## Data:
+ + + +

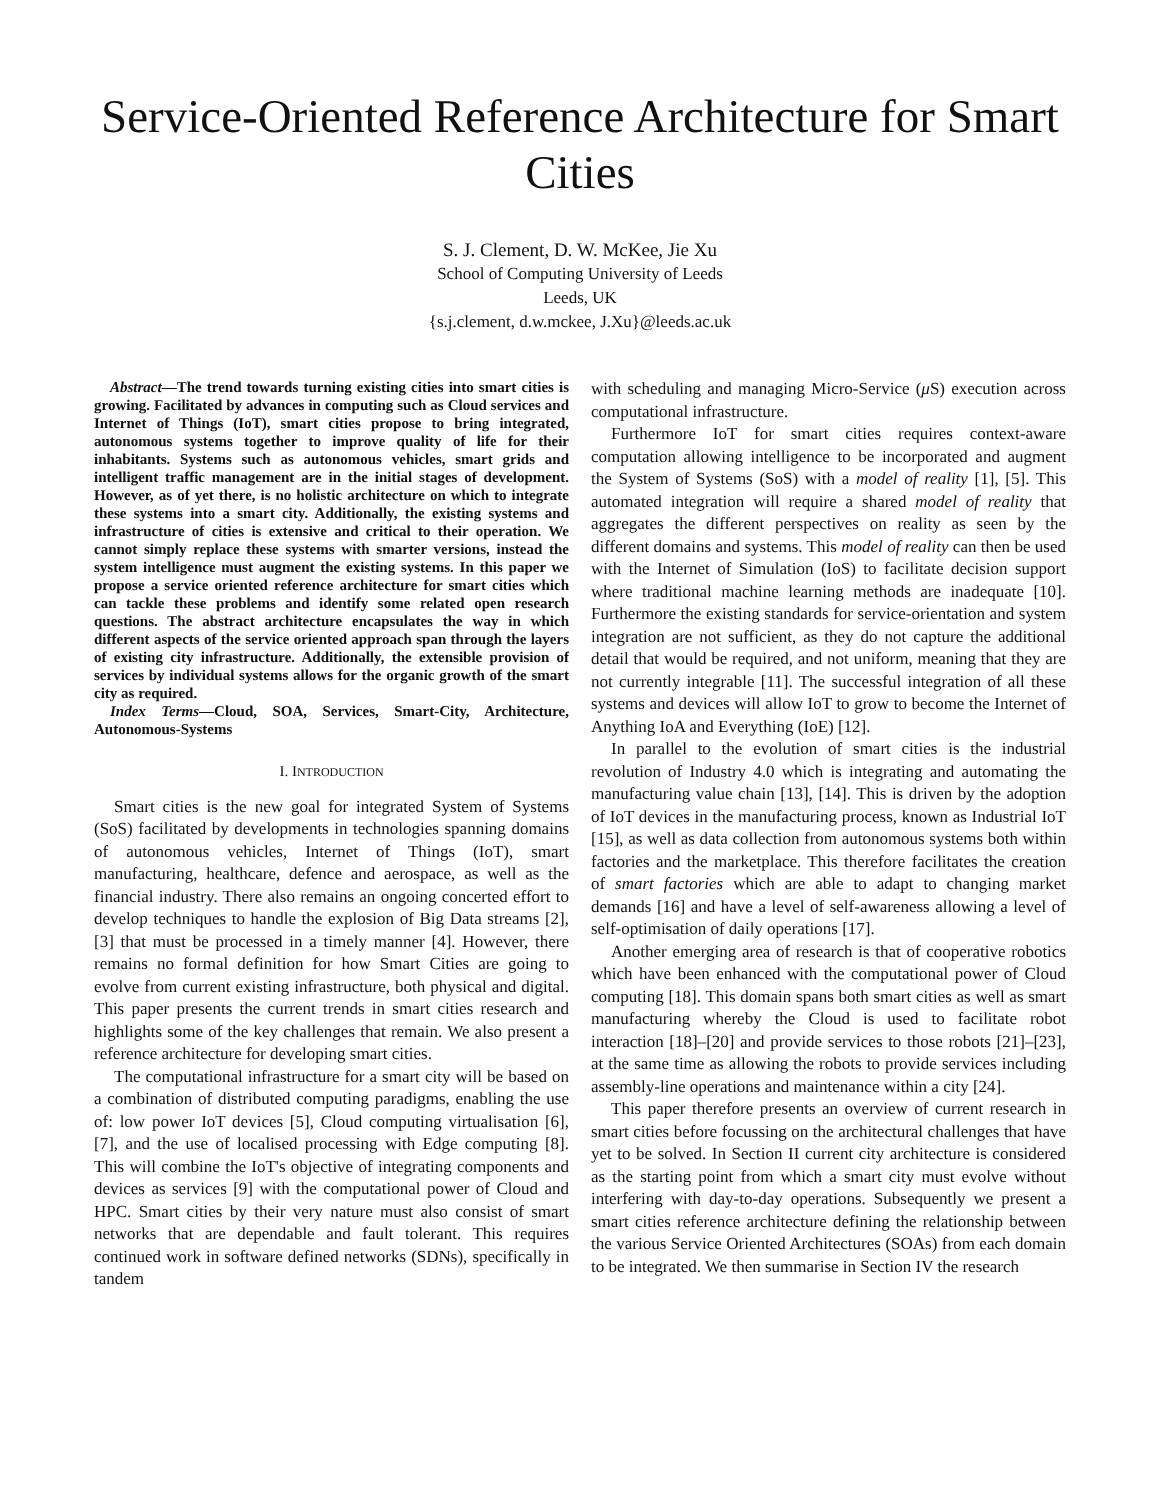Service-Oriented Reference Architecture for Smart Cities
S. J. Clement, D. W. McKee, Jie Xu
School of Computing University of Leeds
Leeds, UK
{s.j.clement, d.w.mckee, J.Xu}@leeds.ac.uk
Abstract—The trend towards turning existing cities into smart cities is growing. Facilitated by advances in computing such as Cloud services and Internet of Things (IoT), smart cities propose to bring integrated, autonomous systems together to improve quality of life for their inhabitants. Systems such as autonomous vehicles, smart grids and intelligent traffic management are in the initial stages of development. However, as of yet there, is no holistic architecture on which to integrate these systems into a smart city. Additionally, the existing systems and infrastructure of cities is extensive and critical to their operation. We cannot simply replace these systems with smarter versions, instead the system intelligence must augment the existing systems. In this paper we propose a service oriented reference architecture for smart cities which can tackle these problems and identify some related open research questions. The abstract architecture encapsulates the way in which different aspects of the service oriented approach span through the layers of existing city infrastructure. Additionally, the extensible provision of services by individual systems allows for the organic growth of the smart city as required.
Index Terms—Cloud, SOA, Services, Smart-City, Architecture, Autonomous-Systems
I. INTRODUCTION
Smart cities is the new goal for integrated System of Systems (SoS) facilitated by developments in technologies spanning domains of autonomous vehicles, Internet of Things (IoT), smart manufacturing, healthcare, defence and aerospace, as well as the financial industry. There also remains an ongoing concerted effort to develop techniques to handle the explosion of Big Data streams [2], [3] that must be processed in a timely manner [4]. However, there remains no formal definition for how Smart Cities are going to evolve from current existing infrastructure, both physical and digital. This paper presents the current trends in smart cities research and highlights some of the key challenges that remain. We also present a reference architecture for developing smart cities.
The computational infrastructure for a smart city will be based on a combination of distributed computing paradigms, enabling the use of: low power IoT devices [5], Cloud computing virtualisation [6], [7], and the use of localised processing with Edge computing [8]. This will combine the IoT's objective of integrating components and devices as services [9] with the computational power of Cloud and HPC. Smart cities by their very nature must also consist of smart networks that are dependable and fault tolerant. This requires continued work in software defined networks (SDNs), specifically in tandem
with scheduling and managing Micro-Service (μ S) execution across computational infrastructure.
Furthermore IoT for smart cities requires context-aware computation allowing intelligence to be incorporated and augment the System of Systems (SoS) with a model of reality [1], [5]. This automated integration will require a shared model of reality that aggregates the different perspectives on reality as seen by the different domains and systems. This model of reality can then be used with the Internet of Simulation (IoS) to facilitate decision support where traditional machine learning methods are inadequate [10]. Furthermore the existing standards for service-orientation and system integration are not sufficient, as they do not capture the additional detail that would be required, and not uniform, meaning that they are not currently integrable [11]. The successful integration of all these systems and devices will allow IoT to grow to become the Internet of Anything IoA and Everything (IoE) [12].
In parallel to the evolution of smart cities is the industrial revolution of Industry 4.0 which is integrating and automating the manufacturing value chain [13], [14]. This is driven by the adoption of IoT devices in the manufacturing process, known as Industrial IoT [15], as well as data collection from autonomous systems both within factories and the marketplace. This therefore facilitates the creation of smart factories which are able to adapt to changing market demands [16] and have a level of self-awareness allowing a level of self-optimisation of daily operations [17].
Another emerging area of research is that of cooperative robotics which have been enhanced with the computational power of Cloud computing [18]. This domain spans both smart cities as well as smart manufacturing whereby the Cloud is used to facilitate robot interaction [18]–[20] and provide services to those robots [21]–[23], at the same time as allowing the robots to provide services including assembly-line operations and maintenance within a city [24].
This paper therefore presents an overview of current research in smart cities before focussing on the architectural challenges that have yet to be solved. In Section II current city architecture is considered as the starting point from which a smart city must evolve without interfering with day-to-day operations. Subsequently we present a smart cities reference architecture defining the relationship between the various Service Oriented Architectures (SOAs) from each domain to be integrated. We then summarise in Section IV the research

+ + + +

## Requirement:
All that is needed is the exact run of lines above from the line containing "The computational infrastructure" through the line containing "with scheduling and", both of them included.

## Result of this exercise:
The computational infrastructure for a smart city will be based on a combination of distributed computing paradigms, enabling the use of: low power IoT devices [5], Cloud computing virtualisation [6], [7], and the use of localised processing with Edge computing [8]. This will combine the IoT's objective of integrating components and devices as services [9] with the computational power of Cloud and HPC. Smart cities by their very nature must also consist of smart networks that are dependable and fault tolerant. This requires continued work in software defined networks (SDNs), specifically in tandem
with scheduling and managing Micro-Service (μ S) execution across computational infrastructure.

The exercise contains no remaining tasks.